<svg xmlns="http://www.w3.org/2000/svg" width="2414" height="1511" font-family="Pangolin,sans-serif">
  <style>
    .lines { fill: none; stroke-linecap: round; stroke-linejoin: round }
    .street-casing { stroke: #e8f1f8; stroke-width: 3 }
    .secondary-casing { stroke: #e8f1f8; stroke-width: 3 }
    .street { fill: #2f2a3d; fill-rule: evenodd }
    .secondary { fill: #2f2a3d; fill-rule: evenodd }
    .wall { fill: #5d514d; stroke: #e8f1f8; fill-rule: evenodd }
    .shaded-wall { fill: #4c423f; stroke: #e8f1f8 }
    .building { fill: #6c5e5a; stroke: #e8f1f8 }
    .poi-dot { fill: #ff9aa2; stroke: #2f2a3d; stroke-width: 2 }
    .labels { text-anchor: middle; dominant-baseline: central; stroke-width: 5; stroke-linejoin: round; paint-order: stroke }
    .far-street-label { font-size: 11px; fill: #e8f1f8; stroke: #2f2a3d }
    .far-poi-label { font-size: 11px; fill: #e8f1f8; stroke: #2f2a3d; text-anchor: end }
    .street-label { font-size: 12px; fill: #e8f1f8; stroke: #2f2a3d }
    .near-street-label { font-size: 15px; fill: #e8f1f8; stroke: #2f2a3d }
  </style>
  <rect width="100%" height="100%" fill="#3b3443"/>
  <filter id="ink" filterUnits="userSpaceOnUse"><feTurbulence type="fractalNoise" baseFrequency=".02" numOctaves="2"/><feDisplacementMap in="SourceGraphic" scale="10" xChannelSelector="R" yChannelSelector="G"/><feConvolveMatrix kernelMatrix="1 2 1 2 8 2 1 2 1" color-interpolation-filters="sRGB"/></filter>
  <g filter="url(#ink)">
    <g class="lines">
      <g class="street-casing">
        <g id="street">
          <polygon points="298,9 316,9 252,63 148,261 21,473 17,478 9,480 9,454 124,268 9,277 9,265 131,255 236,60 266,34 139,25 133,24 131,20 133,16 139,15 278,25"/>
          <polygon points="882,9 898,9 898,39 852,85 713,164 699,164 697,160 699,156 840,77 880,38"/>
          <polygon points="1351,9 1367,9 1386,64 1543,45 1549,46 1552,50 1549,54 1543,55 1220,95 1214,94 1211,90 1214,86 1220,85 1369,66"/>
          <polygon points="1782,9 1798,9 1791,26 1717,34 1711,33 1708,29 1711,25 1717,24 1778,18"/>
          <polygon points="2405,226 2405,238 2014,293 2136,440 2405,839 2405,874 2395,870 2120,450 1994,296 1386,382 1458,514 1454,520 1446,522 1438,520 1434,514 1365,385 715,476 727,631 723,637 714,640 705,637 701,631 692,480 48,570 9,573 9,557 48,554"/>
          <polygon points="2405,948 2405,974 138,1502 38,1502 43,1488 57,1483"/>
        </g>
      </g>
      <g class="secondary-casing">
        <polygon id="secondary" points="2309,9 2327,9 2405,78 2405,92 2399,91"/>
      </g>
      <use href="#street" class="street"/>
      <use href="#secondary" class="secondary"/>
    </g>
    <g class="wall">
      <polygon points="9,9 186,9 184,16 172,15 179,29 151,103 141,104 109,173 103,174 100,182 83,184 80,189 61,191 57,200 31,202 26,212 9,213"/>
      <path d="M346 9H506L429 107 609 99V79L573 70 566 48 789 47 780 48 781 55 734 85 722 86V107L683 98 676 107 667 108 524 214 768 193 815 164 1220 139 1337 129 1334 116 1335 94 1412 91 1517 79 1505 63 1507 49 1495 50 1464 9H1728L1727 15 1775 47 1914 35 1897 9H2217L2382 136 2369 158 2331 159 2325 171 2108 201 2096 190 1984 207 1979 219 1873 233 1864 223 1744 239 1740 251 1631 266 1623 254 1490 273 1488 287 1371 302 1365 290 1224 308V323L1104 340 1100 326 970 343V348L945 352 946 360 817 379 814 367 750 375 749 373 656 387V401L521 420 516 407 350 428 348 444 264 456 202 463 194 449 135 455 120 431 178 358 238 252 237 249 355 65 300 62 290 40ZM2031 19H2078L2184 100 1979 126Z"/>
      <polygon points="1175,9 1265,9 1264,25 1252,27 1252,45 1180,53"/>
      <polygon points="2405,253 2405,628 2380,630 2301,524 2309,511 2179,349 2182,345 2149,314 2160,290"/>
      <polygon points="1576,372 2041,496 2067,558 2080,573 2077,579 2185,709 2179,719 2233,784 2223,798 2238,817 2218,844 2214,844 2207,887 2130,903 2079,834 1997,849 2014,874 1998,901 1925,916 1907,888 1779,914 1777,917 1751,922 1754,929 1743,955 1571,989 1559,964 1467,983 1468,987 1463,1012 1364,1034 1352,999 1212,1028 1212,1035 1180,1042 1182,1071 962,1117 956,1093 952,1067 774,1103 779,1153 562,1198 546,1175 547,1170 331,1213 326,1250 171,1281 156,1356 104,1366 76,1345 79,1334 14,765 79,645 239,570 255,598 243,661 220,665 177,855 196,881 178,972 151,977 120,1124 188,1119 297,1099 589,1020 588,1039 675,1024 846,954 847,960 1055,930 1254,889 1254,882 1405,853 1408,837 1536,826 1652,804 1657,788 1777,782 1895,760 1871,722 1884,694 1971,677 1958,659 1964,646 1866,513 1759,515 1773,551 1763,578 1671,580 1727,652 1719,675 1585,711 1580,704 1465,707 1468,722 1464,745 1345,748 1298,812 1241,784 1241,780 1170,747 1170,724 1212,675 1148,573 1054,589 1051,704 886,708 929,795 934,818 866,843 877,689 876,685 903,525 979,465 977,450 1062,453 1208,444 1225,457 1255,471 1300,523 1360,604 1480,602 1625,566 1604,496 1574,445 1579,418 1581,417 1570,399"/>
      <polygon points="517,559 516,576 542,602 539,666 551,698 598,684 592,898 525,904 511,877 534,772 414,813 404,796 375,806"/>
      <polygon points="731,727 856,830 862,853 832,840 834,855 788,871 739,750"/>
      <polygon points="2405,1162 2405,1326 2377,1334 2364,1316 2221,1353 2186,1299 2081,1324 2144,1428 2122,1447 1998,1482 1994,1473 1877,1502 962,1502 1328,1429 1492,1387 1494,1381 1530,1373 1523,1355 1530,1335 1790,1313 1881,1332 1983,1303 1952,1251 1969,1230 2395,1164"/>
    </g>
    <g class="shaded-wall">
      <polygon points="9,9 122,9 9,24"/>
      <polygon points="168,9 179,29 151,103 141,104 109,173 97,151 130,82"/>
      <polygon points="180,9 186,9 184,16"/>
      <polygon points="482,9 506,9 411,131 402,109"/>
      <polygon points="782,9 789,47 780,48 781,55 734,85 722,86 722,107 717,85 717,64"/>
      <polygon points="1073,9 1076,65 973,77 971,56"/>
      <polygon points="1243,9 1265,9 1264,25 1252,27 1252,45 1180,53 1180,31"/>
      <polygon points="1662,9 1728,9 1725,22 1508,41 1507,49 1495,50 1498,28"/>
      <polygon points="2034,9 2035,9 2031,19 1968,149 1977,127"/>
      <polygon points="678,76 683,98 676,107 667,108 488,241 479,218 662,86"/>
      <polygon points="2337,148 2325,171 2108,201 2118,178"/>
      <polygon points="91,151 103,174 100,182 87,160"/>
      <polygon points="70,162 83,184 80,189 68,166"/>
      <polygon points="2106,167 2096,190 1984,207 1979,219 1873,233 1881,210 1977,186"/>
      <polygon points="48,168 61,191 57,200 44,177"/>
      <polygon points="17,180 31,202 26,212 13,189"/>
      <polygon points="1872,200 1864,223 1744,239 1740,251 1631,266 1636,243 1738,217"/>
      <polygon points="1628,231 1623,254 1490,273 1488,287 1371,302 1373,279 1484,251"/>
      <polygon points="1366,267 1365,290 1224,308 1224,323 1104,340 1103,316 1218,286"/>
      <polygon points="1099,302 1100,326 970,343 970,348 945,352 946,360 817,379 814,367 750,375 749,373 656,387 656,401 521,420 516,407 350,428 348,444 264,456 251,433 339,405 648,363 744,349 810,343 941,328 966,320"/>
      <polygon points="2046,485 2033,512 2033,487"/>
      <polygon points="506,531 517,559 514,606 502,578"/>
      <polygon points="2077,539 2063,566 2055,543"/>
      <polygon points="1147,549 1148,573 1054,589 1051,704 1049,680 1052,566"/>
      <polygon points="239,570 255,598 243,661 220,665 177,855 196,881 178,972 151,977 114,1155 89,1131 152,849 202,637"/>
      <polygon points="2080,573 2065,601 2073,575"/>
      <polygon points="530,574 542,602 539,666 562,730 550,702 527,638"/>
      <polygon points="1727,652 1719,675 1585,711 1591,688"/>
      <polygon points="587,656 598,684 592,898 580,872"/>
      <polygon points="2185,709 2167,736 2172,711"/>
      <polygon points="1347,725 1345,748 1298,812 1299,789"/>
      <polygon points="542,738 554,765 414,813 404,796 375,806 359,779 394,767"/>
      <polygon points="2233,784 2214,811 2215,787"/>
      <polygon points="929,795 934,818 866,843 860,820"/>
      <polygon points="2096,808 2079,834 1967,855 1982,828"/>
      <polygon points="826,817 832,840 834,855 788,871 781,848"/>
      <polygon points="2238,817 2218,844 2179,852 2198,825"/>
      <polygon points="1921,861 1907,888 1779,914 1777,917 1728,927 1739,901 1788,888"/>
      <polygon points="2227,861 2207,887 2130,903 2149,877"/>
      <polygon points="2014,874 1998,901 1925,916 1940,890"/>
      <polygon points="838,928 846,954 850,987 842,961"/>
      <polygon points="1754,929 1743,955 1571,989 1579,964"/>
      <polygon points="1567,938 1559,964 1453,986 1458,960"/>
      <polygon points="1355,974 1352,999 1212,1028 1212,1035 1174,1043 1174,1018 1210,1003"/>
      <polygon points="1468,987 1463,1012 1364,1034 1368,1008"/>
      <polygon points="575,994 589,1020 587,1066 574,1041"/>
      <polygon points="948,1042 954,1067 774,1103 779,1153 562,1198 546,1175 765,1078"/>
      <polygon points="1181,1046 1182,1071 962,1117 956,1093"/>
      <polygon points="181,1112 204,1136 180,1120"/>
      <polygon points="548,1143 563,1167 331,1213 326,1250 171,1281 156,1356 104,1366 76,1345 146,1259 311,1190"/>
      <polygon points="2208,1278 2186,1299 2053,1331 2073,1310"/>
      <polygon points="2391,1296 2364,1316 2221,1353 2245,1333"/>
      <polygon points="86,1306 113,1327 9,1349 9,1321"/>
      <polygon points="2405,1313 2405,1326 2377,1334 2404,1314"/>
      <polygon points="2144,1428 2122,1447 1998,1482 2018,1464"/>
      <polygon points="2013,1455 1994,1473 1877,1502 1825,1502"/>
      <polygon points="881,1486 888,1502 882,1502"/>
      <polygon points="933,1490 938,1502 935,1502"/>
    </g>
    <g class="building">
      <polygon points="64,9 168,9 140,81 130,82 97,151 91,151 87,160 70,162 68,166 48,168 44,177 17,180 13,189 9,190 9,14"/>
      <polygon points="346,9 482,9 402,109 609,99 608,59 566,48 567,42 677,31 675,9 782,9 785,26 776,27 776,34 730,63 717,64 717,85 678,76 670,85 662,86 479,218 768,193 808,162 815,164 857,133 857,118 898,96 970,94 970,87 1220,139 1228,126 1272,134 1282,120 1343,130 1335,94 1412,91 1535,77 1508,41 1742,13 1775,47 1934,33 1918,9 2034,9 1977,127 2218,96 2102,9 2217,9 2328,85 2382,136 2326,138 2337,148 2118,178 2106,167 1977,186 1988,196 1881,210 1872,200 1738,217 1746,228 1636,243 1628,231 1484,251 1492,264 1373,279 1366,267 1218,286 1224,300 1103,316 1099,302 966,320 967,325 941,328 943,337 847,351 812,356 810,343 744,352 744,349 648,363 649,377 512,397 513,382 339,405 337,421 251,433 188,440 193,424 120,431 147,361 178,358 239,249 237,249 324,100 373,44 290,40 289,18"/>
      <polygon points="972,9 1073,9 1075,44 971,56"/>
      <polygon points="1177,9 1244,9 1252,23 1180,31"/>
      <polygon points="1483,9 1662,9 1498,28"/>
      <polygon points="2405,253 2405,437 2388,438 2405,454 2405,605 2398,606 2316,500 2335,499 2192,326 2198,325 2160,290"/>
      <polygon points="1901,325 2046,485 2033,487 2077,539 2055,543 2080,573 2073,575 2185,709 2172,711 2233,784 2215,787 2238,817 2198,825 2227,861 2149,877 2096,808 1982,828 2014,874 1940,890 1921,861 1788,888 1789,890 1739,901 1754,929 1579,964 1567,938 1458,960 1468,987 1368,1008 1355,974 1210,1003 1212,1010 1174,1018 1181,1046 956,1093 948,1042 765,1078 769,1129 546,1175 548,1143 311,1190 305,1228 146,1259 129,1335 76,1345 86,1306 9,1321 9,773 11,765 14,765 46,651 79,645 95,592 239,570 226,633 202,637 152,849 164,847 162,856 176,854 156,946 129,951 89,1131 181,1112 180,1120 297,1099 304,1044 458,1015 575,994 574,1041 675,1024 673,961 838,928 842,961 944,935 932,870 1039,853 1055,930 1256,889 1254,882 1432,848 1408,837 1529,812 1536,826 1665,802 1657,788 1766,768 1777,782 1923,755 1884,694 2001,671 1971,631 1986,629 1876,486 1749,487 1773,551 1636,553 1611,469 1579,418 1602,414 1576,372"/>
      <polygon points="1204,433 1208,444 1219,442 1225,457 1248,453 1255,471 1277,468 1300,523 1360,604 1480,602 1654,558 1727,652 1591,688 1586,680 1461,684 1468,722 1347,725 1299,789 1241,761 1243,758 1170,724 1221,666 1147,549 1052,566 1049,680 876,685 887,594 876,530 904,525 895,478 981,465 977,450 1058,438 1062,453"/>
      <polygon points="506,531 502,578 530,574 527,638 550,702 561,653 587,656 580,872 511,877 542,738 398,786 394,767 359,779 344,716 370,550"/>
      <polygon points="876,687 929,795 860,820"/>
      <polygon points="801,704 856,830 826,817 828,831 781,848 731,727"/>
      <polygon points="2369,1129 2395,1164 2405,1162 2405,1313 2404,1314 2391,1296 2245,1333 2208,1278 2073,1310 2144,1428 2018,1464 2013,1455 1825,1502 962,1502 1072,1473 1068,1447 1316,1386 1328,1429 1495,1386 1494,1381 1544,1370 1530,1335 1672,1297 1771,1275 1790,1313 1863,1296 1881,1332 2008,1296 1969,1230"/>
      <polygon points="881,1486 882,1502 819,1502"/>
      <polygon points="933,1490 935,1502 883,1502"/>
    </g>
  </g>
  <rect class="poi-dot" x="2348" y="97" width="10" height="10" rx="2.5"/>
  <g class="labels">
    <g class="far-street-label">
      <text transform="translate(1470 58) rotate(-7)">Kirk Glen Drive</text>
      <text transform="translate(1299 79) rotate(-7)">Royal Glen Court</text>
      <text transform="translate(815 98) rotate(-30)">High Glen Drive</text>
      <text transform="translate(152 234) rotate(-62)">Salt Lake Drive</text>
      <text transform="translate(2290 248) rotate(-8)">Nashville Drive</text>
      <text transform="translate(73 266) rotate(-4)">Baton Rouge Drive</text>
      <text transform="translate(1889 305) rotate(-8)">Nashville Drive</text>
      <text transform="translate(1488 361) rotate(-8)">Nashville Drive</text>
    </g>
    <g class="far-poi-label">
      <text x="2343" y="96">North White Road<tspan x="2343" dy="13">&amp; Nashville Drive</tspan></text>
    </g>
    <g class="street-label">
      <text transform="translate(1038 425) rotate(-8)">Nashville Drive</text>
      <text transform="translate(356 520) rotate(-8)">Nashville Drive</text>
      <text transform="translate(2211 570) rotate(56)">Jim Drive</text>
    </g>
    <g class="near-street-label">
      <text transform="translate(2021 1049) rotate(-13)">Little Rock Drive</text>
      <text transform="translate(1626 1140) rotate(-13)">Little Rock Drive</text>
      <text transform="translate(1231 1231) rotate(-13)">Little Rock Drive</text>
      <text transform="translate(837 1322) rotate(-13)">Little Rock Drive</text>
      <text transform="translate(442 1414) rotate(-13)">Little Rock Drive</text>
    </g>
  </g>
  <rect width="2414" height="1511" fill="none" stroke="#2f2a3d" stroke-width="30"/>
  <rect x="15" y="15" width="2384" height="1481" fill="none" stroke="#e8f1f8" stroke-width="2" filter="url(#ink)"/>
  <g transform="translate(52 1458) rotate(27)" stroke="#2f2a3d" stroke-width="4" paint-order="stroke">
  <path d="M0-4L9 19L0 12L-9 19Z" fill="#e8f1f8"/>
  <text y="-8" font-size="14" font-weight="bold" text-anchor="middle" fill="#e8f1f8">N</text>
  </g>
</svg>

Task directions: Lines above with "middle" in them are the ones to copy.

Your response:
    .labels { text-anchor: middle; dominant-baseline: central; stroke-width: 5; stroke-linejoin: round; paint-order: stroke }
  <text y="-8" font-size="14" font-weight="bold" text-anchor="middle" fill="#e8f1f8">N</text>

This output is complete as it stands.